Durante los primeros siglos, la pólvora se utilizó de manera casi tímida: servía para elaborar pociones, remedios y recetas experimentales. Solo poco a poco comenzó a despertar la imaginación como agente pirotécnico, ideal para espectáculos de luces, rituales y ceremonia populares. Bastaba con arrojar pequeñas cantidades al fuego para obtener efectos deslumbrantes. Así se originaron los fuegos artificiales, quizá el regalo accidental más colorido de la pólvora al mundo.

La transición de la alquimia a la guerra fue progresiva pero inevitable. Ante la capacidad del nuevo polvo mágico para generar llamaradas y explosiones, es fácil entender por qué, tras la fascinación inicial por el espectáculo, las mentes más prácticas vieron en la pólvora un aliado formidable para defender fortalezas, asustar enemigos o, directamente, herir y matar. Tímidamente, pero sin pausa, aparecieron los primeros usos bélicos: flechas incendiarias, granadas y bombas lanzadas a mano, y lanzallamas rudimentarios llamados «lanzas de fuego».

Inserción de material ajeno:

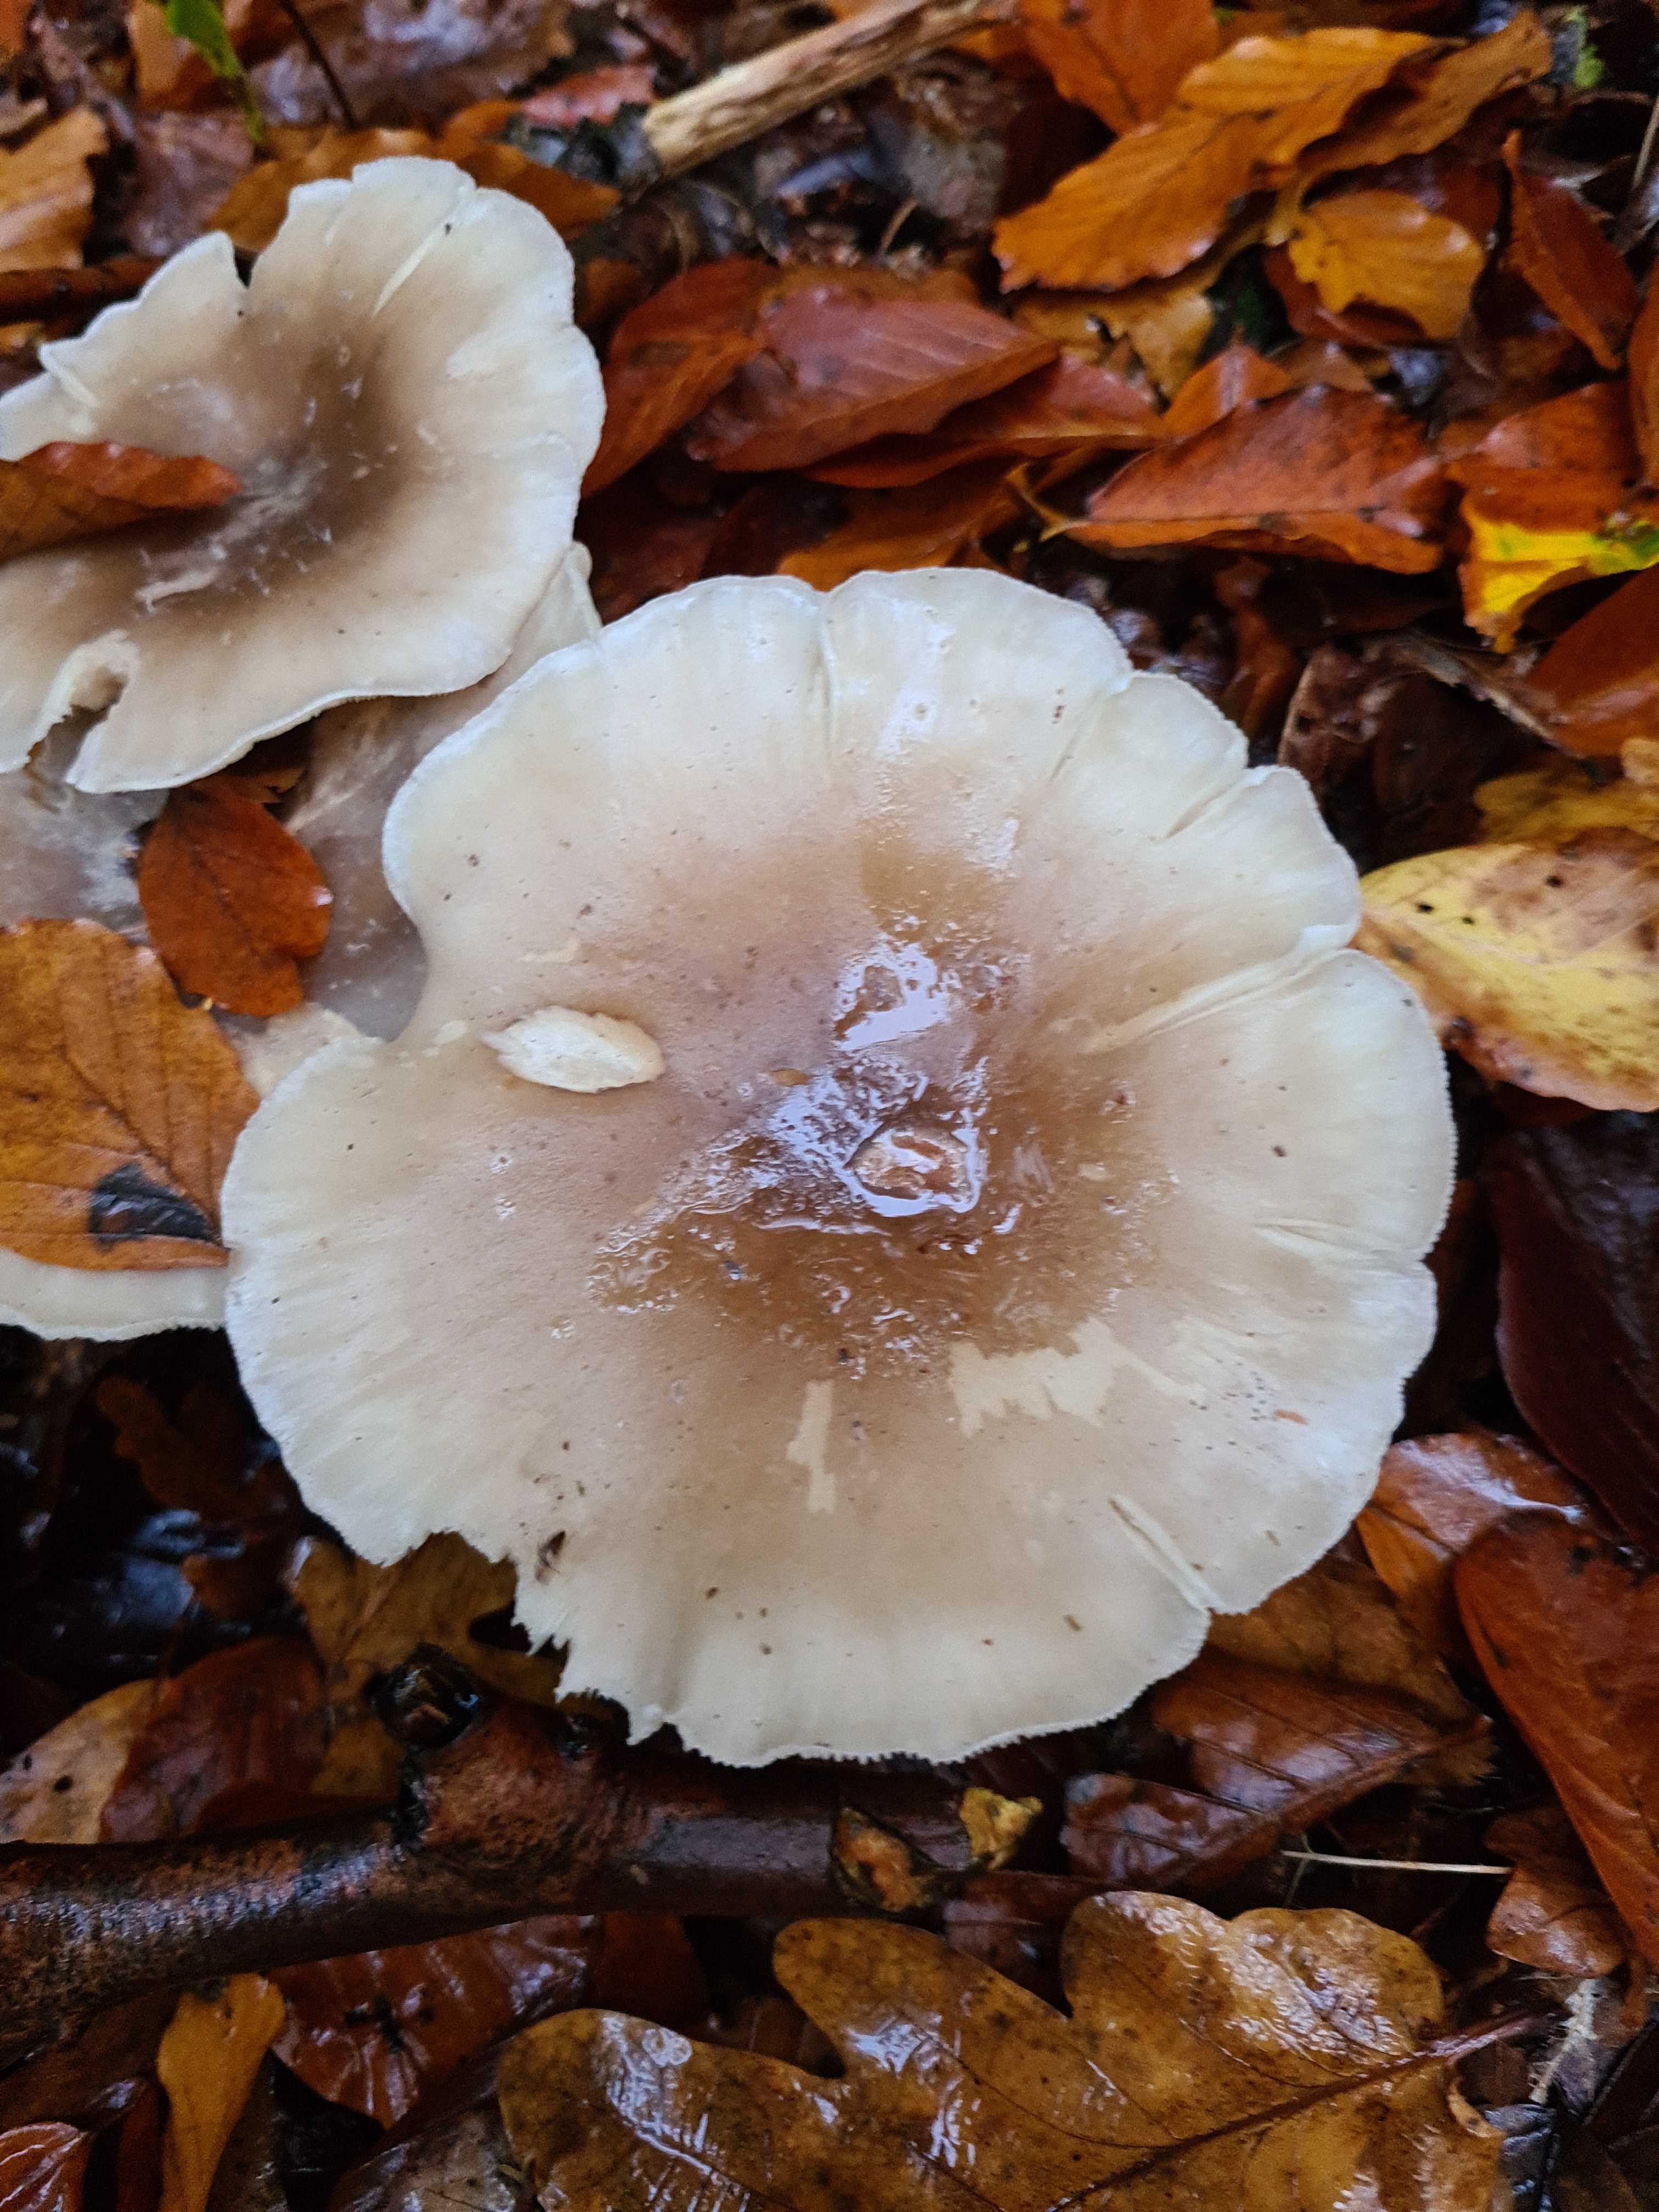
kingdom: Fungi
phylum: Basidiomycota
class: Agaricomycetes
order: Agaricales
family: Tricholomataceae
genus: Clitocybe
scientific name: Clitocybe nebularis
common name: tåge-tragthat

El desarrollo de armas basadas en pólvora fue gradual y demandó numerosos ajustes. La receta no fue sencilla: la proporción alteraba el poder explosivo, el modo de combustión y el resultado final. Al principio, la falta de precisión en las mezclas hizo que la pólvora no fuese tan destructiva como llegó a ser siglos más tarde. De hecho, la misma magia de la pólvora era tan impredecible que muchas veces explotaba en el momento menos pensado, haciendo de los alquimistas y los primeros artilleros auténticos mártires anónimos del progreso.

El tránsito de la pólvora de laboratorio a campo de batalla es un ejemplo magnífico del poder de la casualidad y el ingenio. El azar juntó a varios elementos modestos y la mano humana supo extraer de ellos tanto luz como sombra. Nadie encontró el elixir de la vida, pero sí la fórmula para modificar radicalmente el destino de imperios, sociedades y personas anónimas.